# WHAT YOU WILL DO:
An image-free, exact copy of the records below is required.

# RECORDS PROVIDED:
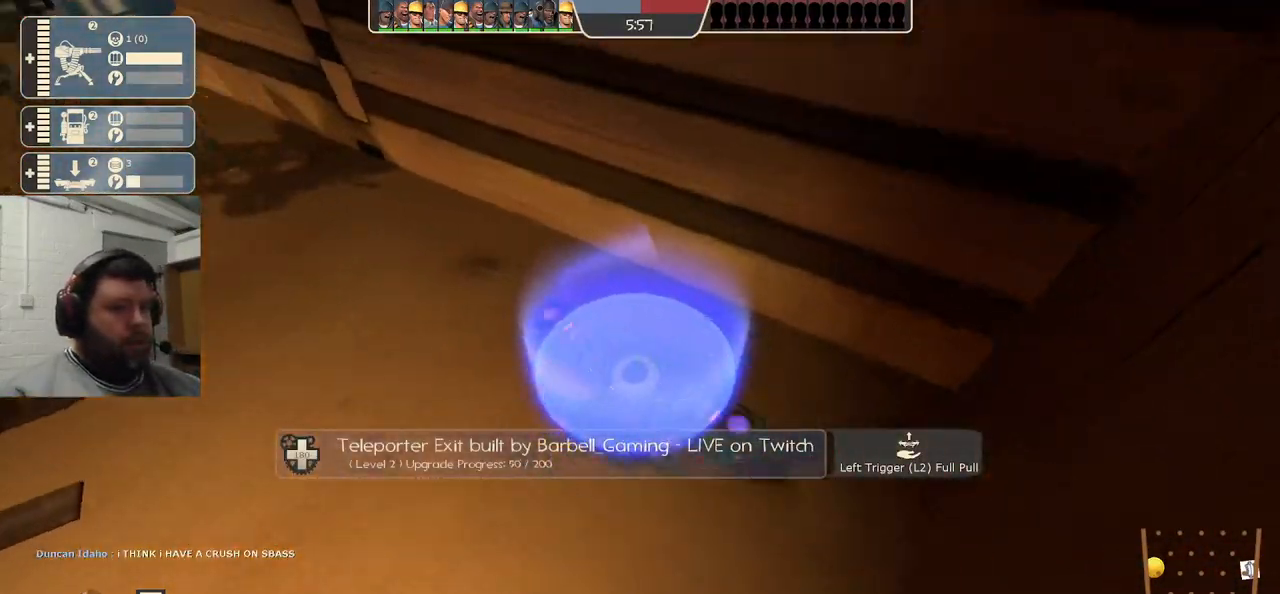
{"dt_ms": 500, "buttons": ["R2"], "left_stick": "center", "right_stick": "center"}
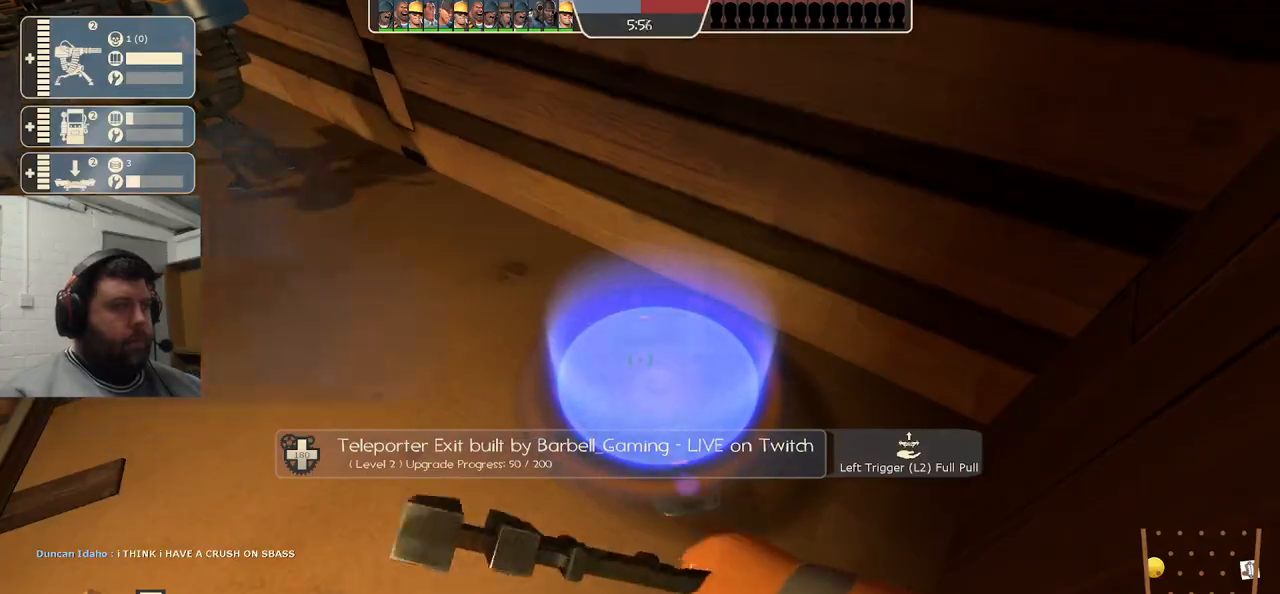
{"dt_ms": 500, "buttons": [], "left_stick": "up", "right_stick": "down-left", "events": [[267, "right_stick", "down-left"], [350, "R2", "up"], [383, "left_stick", "up"]]}
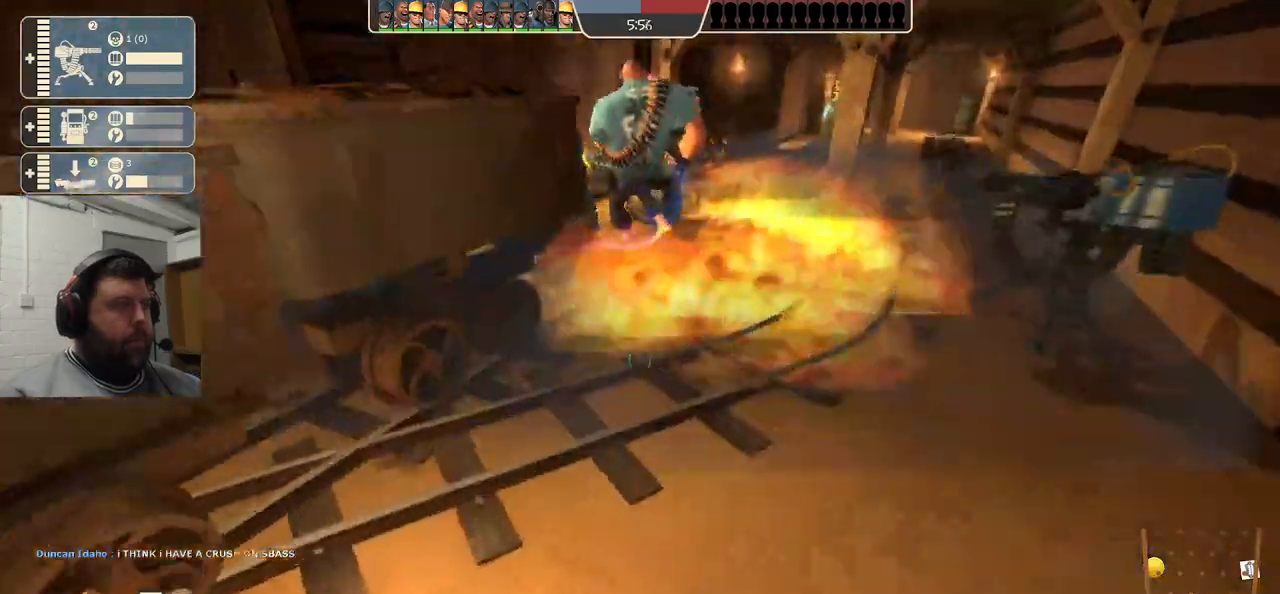
{"dt_ms": 500, "buttons": [], "left_stick": "up", "right_stick": "down-left", "events": [[67, "right_stick", "center"], [400, "right_stick", "down-left"]]}
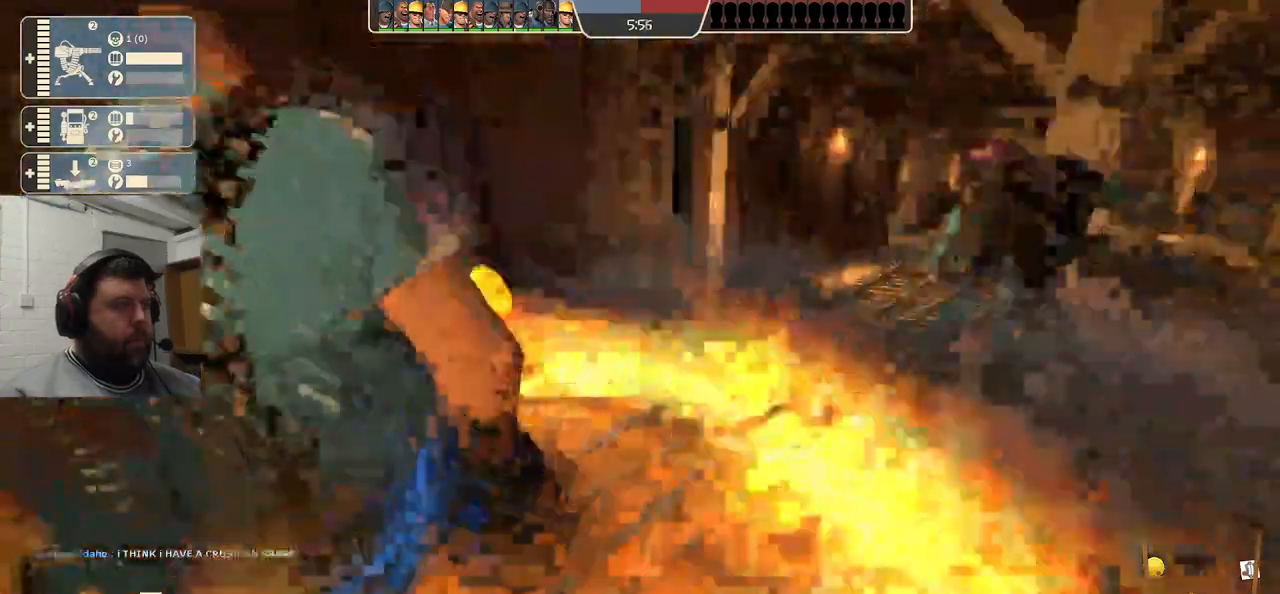
{"dt_ms": 500, "buttons": [], "left_stick": "left", "right_stick": "down-left", "events": [[67, "left_stick", "up-left"], [233, "left_stick", "left"]]}
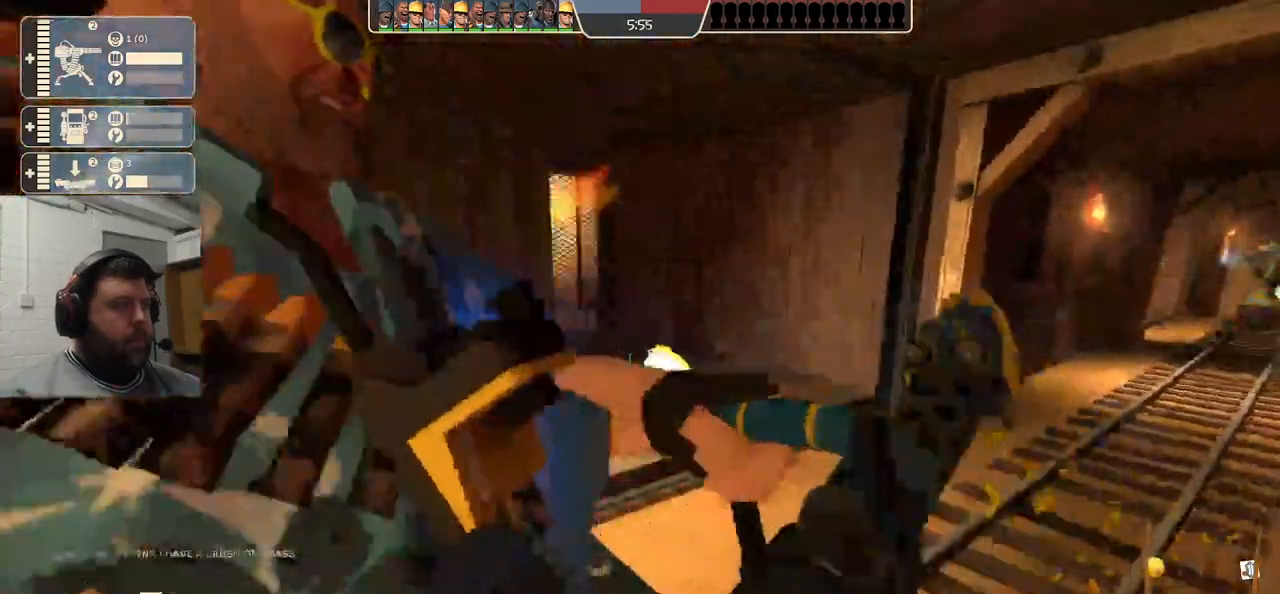
{"dt_ms": 500, "buttons": [], "left_stick": "up", "right_stick": "center", "events": [[33, "left_stick", "center"], [250, "left_stick", "up"], [500, "right_stick", "center"]]}
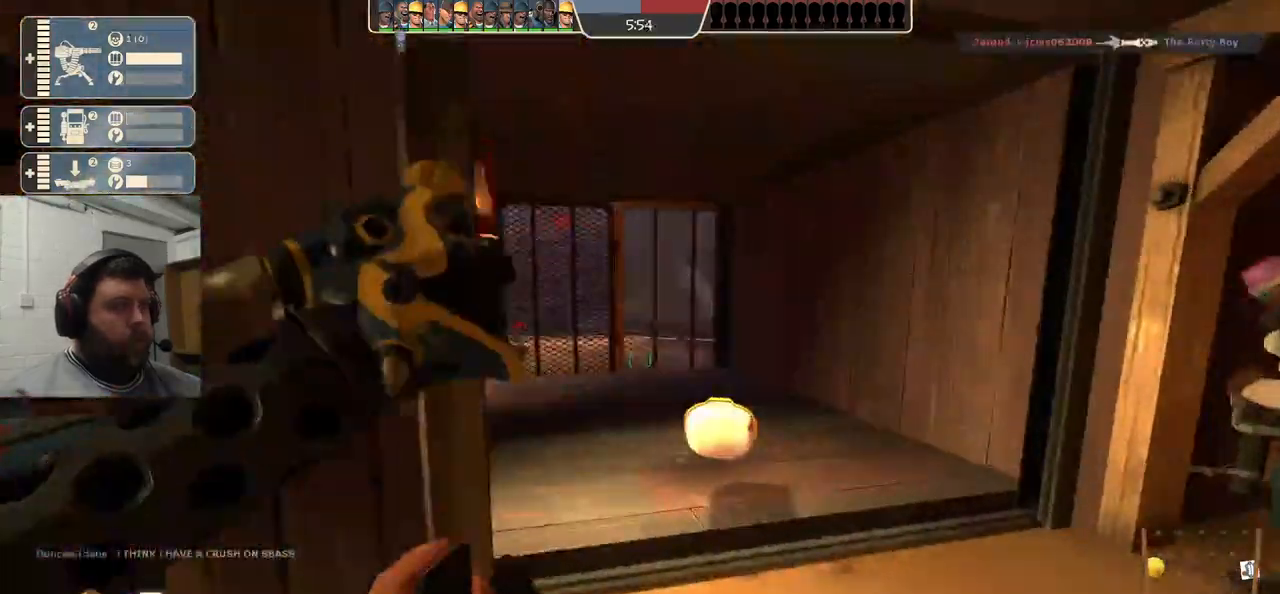
{"dt_ms": 500, "buttons": [], "left_stick": "up", "right_stick": "left", "events": [[200, "right_stick", "left"]]}
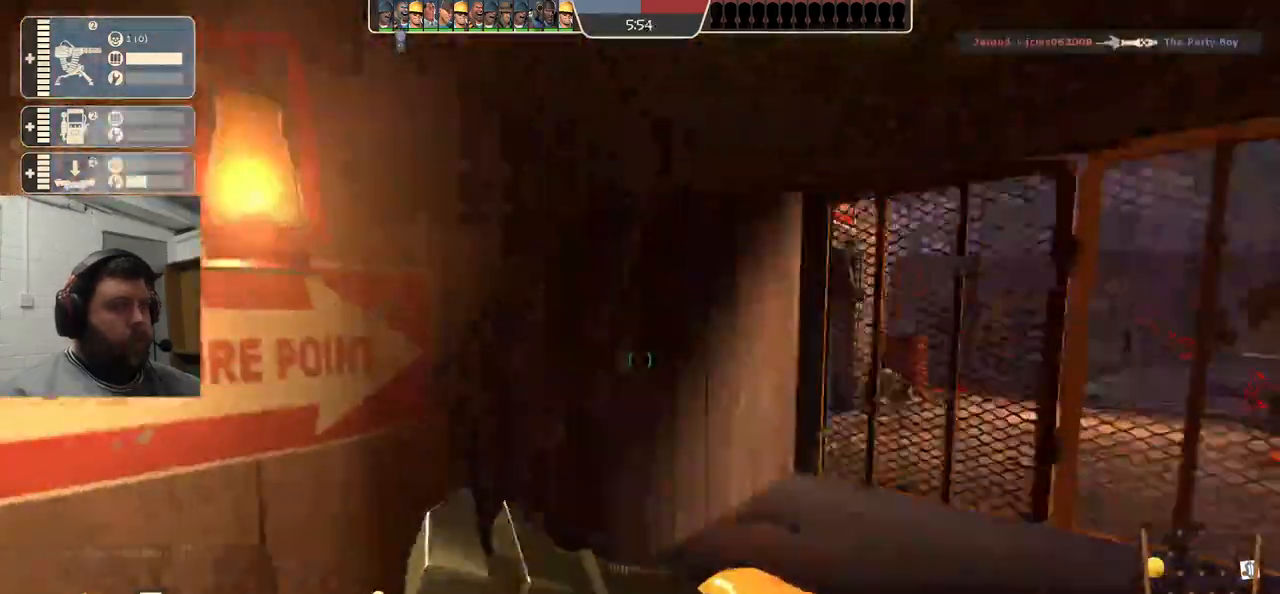
{"dt_ms": 500, "buttons": [], "left_stick": "up-left", "right_stick": "left", "events": [[33, "left_stick", "right"], [150, "left_stick", "down"], [300, "left_stick", "up-left"]]}
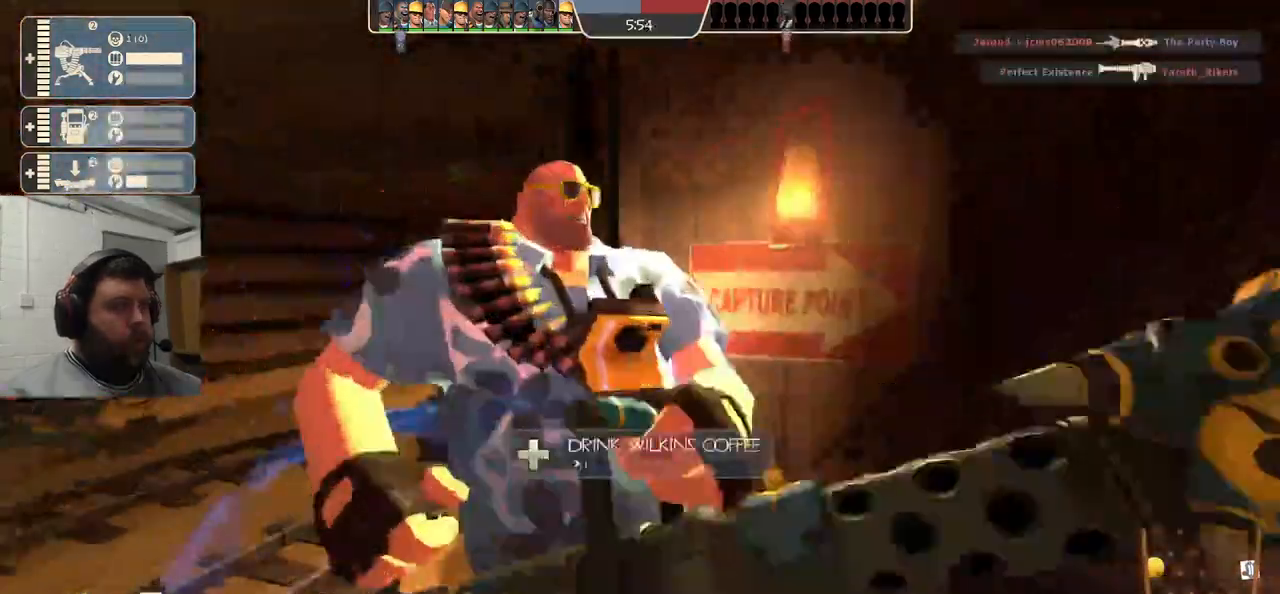
{"dt_ms": 500, "buttons": [], "left_stick": "up-left", "right_stick": "left", "events": []}
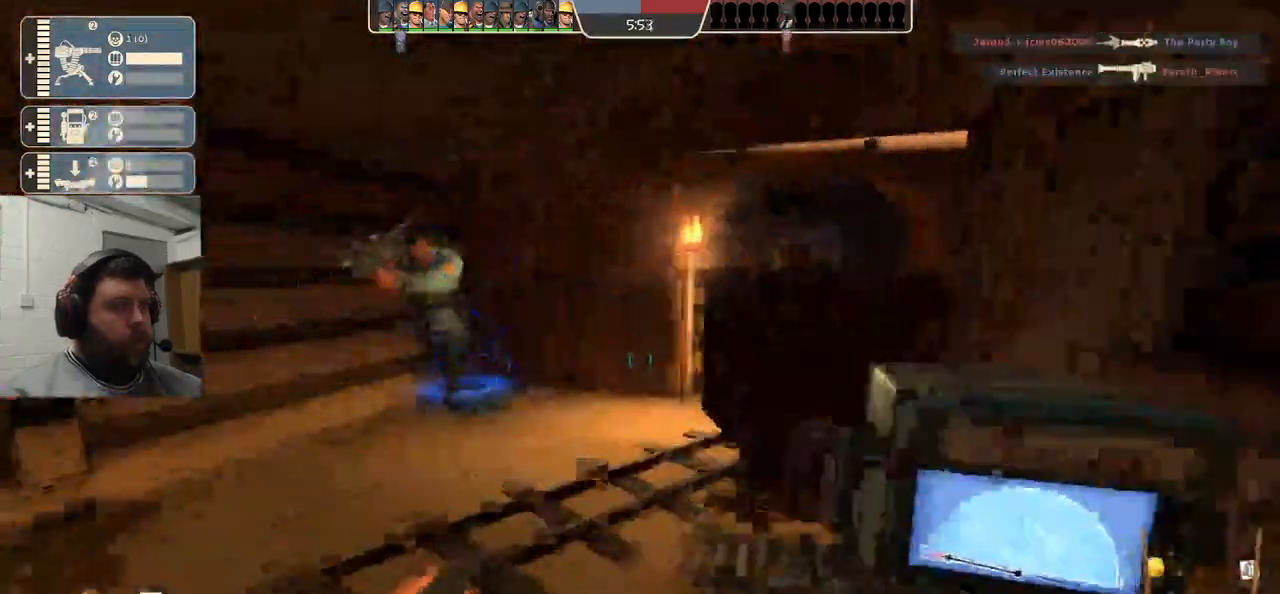
{"dt_ms": 500, "buttons": [], "left_stick": "up", "right_stick": "center", "events": [[67, "left_stick", "up"], [417, "right_stick", "center"]]}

# ANSWER BELOW:
{"dt_ms": 500, "buttons": ["R2"], "left_stick": "center", "right_stick": "center"}
{"dt_ms": 500, "buttons": [], "left_stick": "up", "right_stick": "down-left", "events": [[267, "right_stick", "down-left"], [350, "R2", "up"], [383, "left_stick", "up"]]}
{"dt_ms": 500, "buttons": [], "left_stick": "up", "right_stick": "down-left", "events": [[67, "right_stick", "center"], [400, "right_stick", "down-left"]]}
{"dt_ms": 500, "buttons": [], "left_stick": "left", "right_stick": "down-left", "events": [[67, "left_stick", "up-left"], [233, "left_stick", "left"]]}
{"dt_ms": 500, "buttons": [], "left_stick": "up", "right_stick": "center", "events": [[33, "left_stick", "center"], [250, "left_stick", "up"], [500, "right_stick", "center"]]}
{"dt_ms": 500, "buttons": [], "left_stick": "up", "right_stick": "left", "events": [[200, "right_stick", "left"]]}
{"dt_ms": 500, "buttons": [], "left_stick": "up-left", "right_stick": "left", "events": [[33, "left_stick", "right"], [150, "left_stick", "down"], [300, "left_stick", "up-left"]]}
{"dt_ms": 500, "buttons": [], "left_stick": "up-left", "right_stick": "left", "events": []}
{"dt_ms": 500, "buttons": [], "left_stick": "up", "right_stick": "center", "events": [[67, "left_stick", "up"], [417, "right_stick", "center"]]}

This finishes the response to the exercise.